All the justices except Brown agreed in Quelimane that landowners who claim that they have been harmed by a conspiracy among title insurance companies to refuse to sell title insurance on property acquired at a tax sale can bring a lawsuit for unfair competition and interference with contract. The court made clear that it was deciding only that the landowners could proceed with their case, and that factual matters, like whether a tax deed conveys “good” title and whether there was a business justification for the insurance companies’ conduct, would have to be proven at trial. See 960 P.2d at 530, 531.
Brown nevertheless dissented, based on her interpretation of what was said at oral argument about the evidence in the case and her view that tax titles “have historically been uninsurable” and that “no law requires title companies to insure unreasonable risks against their business judgment.” Id. at 534. As the majority emphasized, however, these were factual issues as to which the landowners should receive an opportunity to present evidence at trial, and the court was legally “obliged to accept as true” the complaint’s allegations. Id.. at 516 n.3. Brown’s dissent disregarded that important principle, which she characterized as a “technical rule” that should not prevent “put[ting] this sham lawsuit out of its misery.” Id. at 534.
In another of what she called one of her ten most significant cases, Brown wrote both the majority and a concurring opinion in a case involving a multi-million dollar damage award against Hughes Aircraft. All the justices agreed with the majority opinion, which ruled that the court of appeal had improperly reversed the trial court’s order granting a new trial because of insufficient evidence to support the damage award and because the trial court considered the punitive damages award “excessive” under state law and under the circumstances of the case.
Brown argued in her concurring opinion, however, that this was not enough. She maintained that the supreme court should simply rule as a matter of law that in order not to be “excessive,” punitive damages should “rarely exceed compensatory damages by more than a factor of three,” and that most punitive damage awards “should fall well below that limit.” Id. at 399. She argued that this numerical standard was justified because the legislature itself had provided for double or treble damages as punishment for wrongful acts in some 30 instances, and had never mandated a larger multiplier. Id. at 401.

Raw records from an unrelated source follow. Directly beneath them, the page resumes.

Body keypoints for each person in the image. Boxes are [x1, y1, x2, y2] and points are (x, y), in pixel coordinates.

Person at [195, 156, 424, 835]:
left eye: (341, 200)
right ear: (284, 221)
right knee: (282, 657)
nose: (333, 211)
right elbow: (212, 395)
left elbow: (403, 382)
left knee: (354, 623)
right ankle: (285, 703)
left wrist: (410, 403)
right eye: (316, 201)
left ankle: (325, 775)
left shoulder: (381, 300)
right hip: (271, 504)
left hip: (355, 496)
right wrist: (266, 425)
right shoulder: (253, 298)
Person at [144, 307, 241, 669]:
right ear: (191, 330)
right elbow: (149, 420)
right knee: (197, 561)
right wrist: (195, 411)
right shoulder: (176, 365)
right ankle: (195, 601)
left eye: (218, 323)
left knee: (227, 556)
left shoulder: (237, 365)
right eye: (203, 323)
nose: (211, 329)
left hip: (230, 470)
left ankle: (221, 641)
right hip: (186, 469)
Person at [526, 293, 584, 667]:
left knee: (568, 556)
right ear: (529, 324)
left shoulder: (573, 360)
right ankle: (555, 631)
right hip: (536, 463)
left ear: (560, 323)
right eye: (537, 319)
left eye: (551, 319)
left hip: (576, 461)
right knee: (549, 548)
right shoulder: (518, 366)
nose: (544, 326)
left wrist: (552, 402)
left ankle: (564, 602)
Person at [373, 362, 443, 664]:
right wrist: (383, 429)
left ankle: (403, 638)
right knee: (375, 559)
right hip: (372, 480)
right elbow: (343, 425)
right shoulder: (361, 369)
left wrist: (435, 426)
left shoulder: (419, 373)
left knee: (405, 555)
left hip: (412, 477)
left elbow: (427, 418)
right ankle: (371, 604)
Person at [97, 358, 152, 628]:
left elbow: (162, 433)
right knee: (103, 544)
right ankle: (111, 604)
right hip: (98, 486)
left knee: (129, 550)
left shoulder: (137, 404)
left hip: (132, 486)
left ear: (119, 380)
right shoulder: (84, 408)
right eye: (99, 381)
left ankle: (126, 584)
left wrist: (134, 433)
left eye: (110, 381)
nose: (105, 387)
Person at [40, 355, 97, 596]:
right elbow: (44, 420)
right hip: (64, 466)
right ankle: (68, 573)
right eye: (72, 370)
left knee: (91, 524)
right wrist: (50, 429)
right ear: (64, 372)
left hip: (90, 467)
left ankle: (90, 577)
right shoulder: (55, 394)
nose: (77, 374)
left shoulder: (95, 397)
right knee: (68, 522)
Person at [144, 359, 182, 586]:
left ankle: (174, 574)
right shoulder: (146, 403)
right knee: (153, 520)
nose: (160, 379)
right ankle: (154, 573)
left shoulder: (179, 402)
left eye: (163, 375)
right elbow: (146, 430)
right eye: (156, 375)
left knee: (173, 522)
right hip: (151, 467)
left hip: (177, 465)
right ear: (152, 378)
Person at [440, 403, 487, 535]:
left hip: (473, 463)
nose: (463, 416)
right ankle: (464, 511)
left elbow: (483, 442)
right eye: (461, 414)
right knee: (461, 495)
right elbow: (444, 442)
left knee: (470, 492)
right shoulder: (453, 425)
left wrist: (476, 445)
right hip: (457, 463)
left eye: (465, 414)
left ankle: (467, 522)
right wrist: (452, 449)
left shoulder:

Justice Mosk strongly criticized Brown’s concurrence. He explained that the legislature had imposed the limit of double or treble damages in only a “small minority of the statutes in which it has chosen to address punitive damages,” and suggested that the court had no authority to “second-guess the Legislature and import a damages limitation” when the “Legislature has deliberately declined to impose one”. Id. at 397. Far from reflecting proper judicial “creativity,” as Brown suggested (Id. at 403), Mosk argued that Brown’s concurrence “advocates a brand of judicial lawmaking.” Id. at 395. Several years after Lane, a majority of the U.S. Supreme Court ruled that as a matter of constitutional due process, a higher 9-to-1 ratio between punitive and compensatory damages should rarely be exceeded. See State Farm Mutual Automobile Ins. Co. v. Campbell, 123 S.Ct. 1513 (2003).